In the end, the configuration was good (as far as performance is concerned, I didn’t do a formal benchmark so I couldn’t tell if it’s effect-wise a placebo) until I was updating my iPhone’s iOS from 9.3.1 to 9.3.2 using iTunes: during the process, iTunes needed to use the caches directory to store something that was nearly 2GB large. But I had allocated only 2GB to the cache partition (I had never observed it exceeding 1GB, but guess this kind of usage spikes happen), so it failed due to insufficient disk space. So I went to Recovery again, and adjusted the partition to be 10GB large. (I also updated OS X to 10.11.5 afterwards, which went without a hiccup). But that also means I have almost 8~9GB of precious SSD space wasted. Uhm. I’ll probably convince myself that it allows the SSD to do GC and wear-leveling more nicely, since I don’t have TRIM over USB. But that anyway depends on how Samsung’s MGX controller is doing things.

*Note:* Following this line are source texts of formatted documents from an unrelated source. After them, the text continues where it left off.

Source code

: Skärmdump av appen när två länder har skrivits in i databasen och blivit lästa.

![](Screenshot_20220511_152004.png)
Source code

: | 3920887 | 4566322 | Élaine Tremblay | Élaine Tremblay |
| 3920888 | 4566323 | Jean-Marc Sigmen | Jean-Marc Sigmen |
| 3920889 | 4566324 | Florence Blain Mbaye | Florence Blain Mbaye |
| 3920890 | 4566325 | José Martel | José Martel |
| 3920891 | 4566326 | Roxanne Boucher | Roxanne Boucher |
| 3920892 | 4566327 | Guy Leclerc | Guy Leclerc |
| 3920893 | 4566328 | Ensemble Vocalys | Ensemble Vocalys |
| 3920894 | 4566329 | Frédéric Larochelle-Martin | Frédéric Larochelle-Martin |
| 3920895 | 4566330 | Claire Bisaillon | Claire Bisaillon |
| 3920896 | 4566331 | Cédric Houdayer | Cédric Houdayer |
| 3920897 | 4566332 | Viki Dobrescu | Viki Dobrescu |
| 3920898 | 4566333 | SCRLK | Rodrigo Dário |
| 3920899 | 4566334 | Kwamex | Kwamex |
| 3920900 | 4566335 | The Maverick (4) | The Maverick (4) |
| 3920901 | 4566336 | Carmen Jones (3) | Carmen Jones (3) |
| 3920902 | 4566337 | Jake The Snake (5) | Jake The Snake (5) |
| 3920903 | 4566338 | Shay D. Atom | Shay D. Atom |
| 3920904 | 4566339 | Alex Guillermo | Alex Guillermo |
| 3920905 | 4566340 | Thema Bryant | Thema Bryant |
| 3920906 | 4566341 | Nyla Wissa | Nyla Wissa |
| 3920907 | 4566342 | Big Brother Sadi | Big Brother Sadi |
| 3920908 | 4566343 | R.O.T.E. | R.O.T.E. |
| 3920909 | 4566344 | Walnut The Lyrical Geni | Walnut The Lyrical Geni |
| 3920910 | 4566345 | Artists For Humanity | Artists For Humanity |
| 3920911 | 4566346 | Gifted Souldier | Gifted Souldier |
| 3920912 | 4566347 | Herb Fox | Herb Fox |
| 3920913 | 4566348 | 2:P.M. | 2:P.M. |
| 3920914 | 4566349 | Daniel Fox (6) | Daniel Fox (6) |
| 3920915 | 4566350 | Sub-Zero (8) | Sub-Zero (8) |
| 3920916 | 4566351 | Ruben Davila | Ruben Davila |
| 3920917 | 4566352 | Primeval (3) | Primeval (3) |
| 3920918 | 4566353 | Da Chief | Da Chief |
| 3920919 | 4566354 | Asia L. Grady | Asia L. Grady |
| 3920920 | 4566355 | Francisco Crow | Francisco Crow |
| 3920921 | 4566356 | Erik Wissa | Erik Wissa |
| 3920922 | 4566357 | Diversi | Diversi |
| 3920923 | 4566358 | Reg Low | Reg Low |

For sure, this is still far from hacking for optimal situations: I can even try to hack things to put swap files in SSD (probably following a detailed step-by-step posted in StackExchange), or put /Library/Caches or /System/Library/Caches there, but that’s gonna need some careful planning (the latter two directories don’t have large volumes of file as far as I can see, though). Additionally, I’m also wondering if I can put the whole Spotlight (mds) database of my SSHD into the SSD with the same trick, or whatsoever.